> **ENTRIES SHOWN**
^^^^^^^^^^^^^^^^

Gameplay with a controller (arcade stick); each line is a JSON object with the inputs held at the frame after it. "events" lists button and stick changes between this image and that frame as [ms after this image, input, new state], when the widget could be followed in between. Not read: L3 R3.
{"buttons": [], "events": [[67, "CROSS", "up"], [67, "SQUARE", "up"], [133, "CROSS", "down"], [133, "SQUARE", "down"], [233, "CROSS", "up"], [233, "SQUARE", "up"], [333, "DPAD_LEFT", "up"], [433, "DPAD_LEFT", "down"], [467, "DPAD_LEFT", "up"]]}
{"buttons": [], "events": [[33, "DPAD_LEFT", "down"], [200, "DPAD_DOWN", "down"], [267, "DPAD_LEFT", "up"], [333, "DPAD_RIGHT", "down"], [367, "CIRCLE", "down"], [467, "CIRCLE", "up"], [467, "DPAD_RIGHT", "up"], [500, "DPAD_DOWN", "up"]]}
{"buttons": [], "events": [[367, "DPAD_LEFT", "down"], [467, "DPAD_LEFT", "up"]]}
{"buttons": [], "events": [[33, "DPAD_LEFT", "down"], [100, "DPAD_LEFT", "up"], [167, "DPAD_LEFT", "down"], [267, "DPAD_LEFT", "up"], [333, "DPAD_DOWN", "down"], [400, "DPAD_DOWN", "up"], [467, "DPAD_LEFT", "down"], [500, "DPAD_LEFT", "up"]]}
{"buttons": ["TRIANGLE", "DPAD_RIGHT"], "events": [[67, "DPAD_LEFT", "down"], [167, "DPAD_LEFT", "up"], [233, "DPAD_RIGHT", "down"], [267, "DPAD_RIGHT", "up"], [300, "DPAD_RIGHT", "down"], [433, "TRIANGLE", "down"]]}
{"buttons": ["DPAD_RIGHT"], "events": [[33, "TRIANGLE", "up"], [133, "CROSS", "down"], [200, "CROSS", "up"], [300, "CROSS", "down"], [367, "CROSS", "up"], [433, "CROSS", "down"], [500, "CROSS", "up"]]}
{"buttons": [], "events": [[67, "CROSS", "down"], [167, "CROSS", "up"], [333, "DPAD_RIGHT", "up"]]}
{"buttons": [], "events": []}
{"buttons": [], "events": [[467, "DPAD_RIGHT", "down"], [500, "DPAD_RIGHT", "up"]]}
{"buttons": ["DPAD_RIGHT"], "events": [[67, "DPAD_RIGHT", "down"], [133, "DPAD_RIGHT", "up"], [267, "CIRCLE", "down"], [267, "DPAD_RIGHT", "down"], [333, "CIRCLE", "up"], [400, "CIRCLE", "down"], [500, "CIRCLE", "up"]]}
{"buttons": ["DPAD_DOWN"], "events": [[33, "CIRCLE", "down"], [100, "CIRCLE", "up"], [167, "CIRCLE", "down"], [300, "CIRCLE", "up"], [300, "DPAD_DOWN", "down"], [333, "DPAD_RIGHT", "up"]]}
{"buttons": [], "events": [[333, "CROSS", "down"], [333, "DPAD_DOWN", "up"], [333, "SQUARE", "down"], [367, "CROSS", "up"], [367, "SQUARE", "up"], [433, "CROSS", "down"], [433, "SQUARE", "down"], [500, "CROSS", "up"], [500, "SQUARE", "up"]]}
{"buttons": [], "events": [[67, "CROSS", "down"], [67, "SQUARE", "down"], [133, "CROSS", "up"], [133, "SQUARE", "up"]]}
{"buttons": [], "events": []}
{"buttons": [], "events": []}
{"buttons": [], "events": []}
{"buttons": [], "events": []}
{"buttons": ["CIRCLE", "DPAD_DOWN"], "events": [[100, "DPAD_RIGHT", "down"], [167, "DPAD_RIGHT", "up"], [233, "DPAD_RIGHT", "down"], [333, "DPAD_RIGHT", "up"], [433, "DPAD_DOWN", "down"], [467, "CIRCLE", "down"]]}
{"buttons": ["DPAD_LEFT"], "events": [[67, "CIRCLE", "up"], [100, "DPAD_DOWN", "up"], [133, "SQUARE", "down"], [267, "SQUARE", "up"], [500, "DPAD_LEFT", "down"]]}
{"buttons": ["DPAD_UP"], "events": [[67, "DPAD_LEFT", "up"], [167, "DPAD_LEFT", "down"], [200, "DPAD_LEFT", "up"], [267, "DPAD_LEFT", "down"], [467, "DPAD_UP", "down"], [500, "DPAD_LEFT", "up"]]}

^^^^^^^^^^^^^^^^

With no additions or omissions, transcribe every record.

Gameplay with a controller (arcade stick); each line is a JSON object with the inputs held at the frame after it. "events" lists button and stick changes between this image and that frame as [ms after this image, input, new state], when the widget could be followed in between. Not read: L3 R3.
{"buttons": [], "events": [[67, "CROSS", "up"], [67, "SQUARE", "up"], [133, "CROSS", "down"], [133, "SQUARE", "down"], [233, "CROSS", "up"], [233, "SQUARE", "up"], [333, "DPAD_LEFT", "up"], [433, "DPAD_LEFT", "down"], [467, "DPAD_LEFT", "up"]]}
{"buttons": [], "events": [[33, "DPAD_LEFT", "down"], [200, "DPAD_DOWN", "down"], [267, "DPAD_LEFT", "up"], [333, "DPAD_RIGHT", "down"], [367, "CIRCLE", "down"], [467, "CIRCLE", "up"], [467, "DPAD_RIGHT", "up"], [500, "DPAD_DOWN", "up"]]}
{"buttons": [], "events": [[367, "DPAD_LEFT", "down"], [467, "DPAD_LEFT", "up"]]}
{"buttons": [], "events": [[33, "DPAD_LEFT", "down"], [100, "DPAD_LEFT", "up"], [167, "DPAD_LEFT", "down"], [267, "DPAD_LEFT", "up"], [333, "DPAD_DOWN", "down"], [400, "DPAD_DOWN", "up"], [467, "DPAD_LEFT", "down"], [500, "DPAD_LEFT", "up"]]}
{"buttons": ["TRIANGLE", "DPAD_RIGHT"], "events": [[67, "DPAD_LEFT", "down"], [167, "DPAD_LEFT", "up"], [233, "DPAD_RIGHT", "down"], [267, "DPAD_RIGHT", "up"], [300, "DPAD_RIGHT", "down"], [433, "TRIANGLE", "down"]]}
{"buttons": ["DPAD_RIGHT"], "events": [[33, "TRIANGLE", "up"], [133, "CROSS", "down"], [200, "CROSS", "up"], [300, "CROSS", "down"], [367, "CROSS", "up"], [433, "CROSS", "down"], [500, "CROSS", "up"]]}
{"buttons": [], "events": [[67, "CROSS", "down"], [167, "CROSS", "up"], [333, "DPAD_RIGHT", "up"]]}
{"buttons": [], "events": []}
{"buttons": [], "events": [[467, "DPAD_RIGHT", "down"], [500, "DPAD_RIGHT", "up"]]}
{"buttons": ["DPAD_RIGHT"], "events": [[67, "DPAD_RIGHT", "down"], [133, "DPAD_RIGHT", "up"], [267, "CIRCLE", "down"], [267, "DPAD_RIGHT", "down"], [333, "CIRCLE", "up"], [400, "CIRCLE", "down"], [500, "CIRCLE", "up"]]}
{"buttons": ["DPAD_DOWN"], "events": [[33, "CIRCLE", "down"], [100, "CIRCLE", "up"], [167, "CIRCLE", "down"], [300, "CIRCLE", "up"], [300, "DPAD_DOWN", "down"], [333, "DPAD_RIGHT", "up"]]}
{"buttons": [], "events": [[333, "CROSS", "down"], [333, "DPAD_DOWN", "up"], [333, "SQUARE", "down"], [367, "CROSS", "up"], [367, "SQUARE", "up"], [433, "CROSS", "down"], [433, "SQUARE", "down"], [500, "CROSS", "up"], [500, "SQUARE", "up"]]}
{"buttons": [], "events": [[67, "CROSS", "down"], [67, "SQUARE", "down"], [133, "CROSS", "up"], [133, "SQUARE", "up"]]}
{"buttons": [], "events": []}
{"buttons": [], "events": []}
{"buttons": [], "events": []}
{"buttons": [], "events": []}
{"buttons": ["CIRCLE", "DPAD_DOWN"], "events": [[100, "DPAD_RIGHT", "down"], [167, "DPAD_RIGHT", "up"], [233, "DPAD_RIGHT", "down"], [333, "DPAD_RIGHT", "up"], [433, "DPAD_DOWN", "down"], [467, "CIRCLE", "down"]]}
{"buttons": ["DPAD_LEFT"], "events": [[67, "CIRCLE", "up"], [100, "DPAD_DOWN", "up"], [133, "SQUARE", "down"], [267, "SQUARE", "up"], [500, "DPAD_LEFT", "down"]]}
{"buttons": ["DPAD_UP"], "events": [[67, "DPAD_LEFT", "up"], [167, "DPAD_LEFT", "down"], [200, "DPAD_LEFT", "up"], [267, "DPAD_LEFT", "down"], [467, "DPAD_UP", "down"], [500, "DPAD_LEFT", "up"]]}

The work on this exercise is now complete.